The smaller triangles are 4” high x 5” at the base. The larger triangles are 8 ½” high x 7” at the base. The patterns for the triangles were cut from cardboard.

Triangle Patterns









The squares are 2 ½ x 2 ½”. The squares were strip-pieced. (That’s a quilting method. Google it. There’s lots of good tutorials on Youtube about strip-piecing.) Basically, making this dress was like making a quilt. The photo below is a quick reference for strip piecing.


Strip Piecing








Unused section of checky row







I used linen because I wanted the dress to be light enough to wear on the archery field. Ha. The linen frayed so much that I had to line the dress to protect the seams. I didn’t use my serger because I thought that the seams might become too bulky to press flat, giving the dress a lumpy appearance.

Checky fabric pieced by me
Checky fabric pieced by me
Bodice cut from checky fabric

Bodice cut from checky fabric


These are the pieces of the bodice waiting to be sewn together. It became clear very quickly that I would have to flatline the entire bodice to keep the piecework from stretching out of shape. In the photo below, the pieces have already been flatlined in red linen. As with a lot of pretty dresses, the outer layer is not structural.

Freydal Dress in Progress

Bodice with Sleeves

Here’s the bodice sewn together. Yep, the elbow puffs are fake. Marion McNealy, German costume researcher extraordinaire, told me that fake puffery was period. I haven’t done the research myself, but I will take her word for it. (Remember the no research disclaimer above? It’s still in effect.)

The skirt is essentially rows of checky, triangles, and straight lines sewn together. (Each of those rows of checky took two days to complete.) The skirt is gathered into the waist. You can’t pleat it, right? Because pleats would make the pattern appear wonky when you wear the dress.

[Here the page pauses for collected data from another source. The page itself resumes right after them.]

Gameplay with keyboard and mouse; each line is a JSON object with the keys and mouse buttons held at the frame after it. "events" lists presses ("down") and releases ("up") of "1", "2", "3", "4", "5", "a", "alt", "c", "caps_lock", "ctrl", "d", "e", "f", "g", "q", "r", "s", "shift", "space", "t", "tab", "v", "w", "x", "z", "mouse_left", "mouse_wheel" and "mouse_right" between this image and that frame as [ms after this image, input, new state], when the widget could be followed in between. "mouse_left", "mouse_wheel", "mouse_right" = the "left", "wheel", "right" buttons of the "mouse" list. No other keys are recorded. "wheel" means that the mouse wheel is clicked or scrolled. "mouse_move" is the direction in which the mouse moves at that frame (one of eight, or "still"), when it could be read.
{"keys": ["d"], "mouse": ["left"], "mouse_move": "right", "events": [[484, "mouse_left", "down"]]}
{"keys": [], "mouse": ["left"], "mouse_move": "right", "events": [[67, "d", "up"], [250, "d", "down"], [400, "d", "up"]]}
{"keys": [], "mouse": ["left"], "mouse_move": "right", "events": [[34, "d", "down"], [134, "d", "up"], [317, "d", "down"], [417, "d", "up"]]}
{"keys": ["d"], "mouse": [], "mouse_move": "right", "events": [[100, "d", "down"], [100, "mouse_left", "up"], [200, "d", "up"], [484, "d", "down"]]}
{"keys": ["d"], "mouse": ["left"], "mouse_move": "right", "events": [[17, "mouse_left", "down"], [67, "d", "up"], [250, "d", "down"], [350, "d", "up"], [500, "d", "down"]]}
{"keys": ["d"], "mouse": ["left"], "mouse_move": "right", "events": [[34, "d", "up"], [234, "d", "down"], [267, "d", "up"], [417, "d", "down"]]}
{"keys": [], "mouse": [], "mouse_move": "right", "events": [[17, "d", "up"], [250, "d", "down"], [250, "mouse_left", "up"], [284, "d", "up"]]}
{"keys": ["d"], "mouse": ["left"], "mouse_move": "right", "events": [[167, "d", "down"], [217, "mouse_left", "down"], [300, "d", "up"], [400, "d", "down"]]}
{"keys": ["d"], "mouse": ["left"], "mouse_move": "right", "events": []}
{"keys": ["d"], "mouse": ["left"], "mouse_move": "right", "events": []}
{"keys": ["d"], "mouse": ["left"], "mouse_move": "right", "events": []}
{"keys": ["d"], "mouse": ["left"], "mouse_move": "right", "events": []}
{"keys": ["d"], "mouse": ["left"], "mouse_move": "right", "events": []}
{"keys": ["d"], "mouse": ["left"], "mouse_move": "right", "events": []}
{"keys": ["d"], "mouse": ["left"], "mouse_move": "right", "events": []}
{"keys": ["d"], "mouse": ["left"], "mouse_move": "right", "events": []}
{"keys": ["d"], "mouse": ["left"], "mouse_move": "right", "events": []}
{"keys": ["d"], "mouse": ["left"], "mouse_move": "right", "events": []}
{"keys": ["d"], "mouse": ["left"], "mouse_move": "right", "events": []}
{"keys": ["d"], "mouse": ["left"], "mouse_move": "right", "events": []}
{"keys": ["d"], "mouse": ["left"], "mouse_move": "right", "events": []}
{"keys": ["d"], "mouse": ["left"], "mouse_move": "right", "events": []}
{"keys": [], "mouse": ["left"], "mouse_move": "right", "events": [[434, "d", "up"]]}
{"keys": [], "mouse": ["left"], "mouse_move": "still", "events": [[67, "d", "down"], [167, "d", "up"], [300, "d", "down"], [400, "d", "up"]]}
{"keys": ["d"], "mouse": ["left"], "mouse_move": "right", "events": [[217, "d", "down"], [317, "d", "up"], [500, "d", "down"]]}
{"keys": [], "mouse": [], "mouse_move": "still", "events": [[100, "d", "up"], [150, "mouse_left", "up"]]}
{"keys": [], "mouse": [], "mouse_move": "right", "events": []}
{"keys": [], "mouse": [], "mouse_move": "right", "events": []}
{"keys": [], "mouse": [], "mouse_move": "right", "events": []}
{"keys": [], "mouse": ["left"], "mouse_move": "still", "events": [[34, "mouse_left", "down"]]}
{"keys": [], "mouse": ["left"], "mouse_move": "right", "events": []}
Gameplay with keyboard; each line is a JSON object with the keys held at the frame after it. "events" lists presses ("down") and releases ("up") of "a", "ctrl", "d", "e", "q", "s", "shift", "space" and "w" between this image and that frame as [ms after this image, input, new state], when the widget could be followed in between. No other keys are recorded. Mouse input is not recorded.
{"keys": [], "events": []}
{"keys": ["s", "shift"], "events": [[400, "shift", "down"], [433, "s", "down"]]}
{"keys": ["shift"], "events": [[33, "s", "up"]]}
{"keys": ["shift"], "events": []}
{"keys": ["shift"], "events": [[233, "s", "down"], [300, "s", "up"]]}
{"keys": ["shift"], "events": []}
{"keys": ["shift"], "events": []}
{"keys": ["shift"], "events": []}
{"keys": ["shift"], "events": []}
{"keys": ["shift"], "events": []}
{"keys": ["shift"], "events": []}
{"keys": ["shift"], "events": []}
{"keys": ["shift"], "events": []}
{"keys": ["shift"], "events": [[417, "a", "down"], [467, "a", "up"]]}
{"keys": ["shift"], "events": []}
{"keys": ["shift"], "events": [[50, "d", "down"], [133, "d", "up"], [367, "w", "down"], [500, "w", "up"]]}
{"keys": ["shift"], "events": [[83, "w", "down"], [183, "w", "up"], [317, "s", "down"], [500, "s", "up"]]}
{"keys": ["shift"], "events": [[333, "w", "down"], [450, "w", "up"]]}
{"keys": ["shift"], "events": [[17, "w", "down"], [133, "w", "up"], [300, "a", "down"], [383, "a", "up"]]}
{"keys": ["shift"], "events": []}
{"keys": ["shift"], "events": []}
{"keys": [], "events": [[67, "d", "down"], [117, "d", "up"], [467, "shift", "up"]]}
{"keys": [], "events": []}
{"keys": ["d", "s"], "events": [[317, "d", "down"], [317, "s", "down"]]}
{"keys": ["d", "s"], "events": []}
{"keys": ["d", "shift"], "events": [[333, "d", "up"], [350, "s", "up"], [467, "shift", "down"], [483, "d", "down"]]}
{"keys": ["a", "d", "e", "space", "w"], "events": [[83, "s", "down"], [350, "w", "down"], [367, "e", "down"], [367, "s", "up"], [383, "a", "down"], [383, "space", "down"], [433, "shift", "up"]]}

I don’t particularly care for the look of a gathered waist but it was necessary to keep the look of the pattern intact.

For those of you still awake enough to keep reading, the next challenge became the closure. At this point in the project, I realized that I hadn’t done the math correctly and making this dress with a center closure while still maintaining the checky pattern across the bust line was going to be impossible. Um, right. Three semesters of Calculus is apparently not enough math to conquer a checky bodice.

I unstitched the flatlining, sewed the bodice center front together, and restitched the flatlining. Then, I opened the bodice on the side. Note that I *never* use hook and eye tape, but my sewing room was so messy that I couldn’t find my black hook and eyes. So, this is my secret shame. I will remove the hook & eye tape and add the proper hooks and eyes later.

Side opening

Side opening



After the dress was completed, it was clear that the entire outfit needed to be lined. This is going to be a dryclean-only dress. I have long-since given up hope that I can wear this in the summer. It’s far too hot. I wore this to an event in October and I was too warm.





Dress lining


Yeah, I know. I could get two dresses for one if I had done the lining like the outside of a dress. But, this was a learning experience. I’ll know better next time…if there is a next time. Note that you can see how the pattern of the dress collapses if you don’t have the right “floof” at the waist, as I do in the photos where I have hips and I’m wearing an under dress.


However, my one bit of advice to anyone who is foolish enough to try this project is to make the dress in wool. Linen was a horrible idea. It frays too much and it doesn’t hold its shape. Here’s the neckline at the beginning of the day and the neckline at the end of the day.


Early in the day. Nice & snug.



Slipping off my shoulders at the end of the day

This dress is a winter dress. Make it in wool. And if you manage to piece one of the buggers together on a curve, let me know. I want to see it!